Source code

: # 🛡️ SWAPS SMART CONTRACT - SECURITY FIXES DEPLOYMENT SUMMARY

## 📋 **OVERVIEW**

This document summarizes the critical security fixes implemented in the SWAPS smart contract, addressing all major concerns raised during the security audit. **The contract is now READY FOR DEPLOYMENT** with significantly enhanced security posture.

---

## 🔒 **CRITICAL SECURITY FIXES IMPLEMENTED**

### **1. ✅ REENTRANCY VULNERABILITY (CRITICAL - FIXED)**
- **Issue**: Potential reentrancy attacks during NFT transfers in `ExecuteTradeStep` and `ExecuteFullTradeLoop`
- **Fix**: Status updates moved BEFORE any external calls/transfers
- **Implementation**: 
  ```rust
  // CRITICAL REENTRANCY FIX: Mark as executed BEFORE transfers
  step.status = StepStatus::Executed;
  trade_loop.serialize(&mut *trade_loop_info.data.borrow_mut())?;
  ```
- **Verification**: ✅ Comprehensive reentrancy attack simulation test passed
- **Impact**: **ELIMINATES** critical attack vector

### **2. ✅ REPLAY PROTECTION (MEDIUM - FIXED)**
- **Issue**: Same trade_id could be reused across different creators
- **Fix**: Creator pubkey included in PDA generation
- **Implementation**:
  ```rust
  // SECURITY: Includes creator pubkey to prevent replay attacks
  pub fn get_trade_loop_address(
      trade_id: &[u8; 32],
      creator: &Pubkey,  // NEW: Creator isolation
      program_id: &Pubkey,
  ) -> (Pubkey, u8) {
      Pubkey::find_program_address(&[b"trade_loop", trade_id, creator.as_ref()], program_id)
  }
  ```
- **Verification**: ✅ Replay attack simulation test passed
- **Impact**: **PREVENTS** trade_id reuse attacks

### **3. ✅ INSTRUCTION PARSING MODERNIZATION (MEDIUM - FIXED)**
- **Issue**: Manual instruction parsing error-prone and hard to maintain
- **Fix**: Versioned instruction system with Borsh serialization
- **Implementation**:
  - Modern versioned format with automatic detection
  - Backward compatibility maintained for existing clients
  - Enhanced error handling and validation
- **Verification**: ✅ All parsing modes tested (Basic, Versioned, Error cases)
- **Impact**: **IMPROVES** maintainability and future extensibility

=-=-=

The problem:
At the first line of the material above, start reproducing each line exactly, and end with the line that holds "## 🔒 **CRITICAL SECURITY FIXES IMPLEMENTED**", adding nothing.

Written answer:
Source code

: # 🛡️ SWAPS SMART CONTRACT - SECURITY FIXES DEPLOYMENT SUMMARY

## 📋 **OVERVIEW**

This document summarizes the critical security fixes implemented in the SWAPS smart contract, addressing all major concerns raised during the security audit. **The contract is now READY FOR DEPLOYMENT** with significantly enhanced security posture.

---

## 🔒 **CRITICAL SECURITY FIXES IMPLEMENTED**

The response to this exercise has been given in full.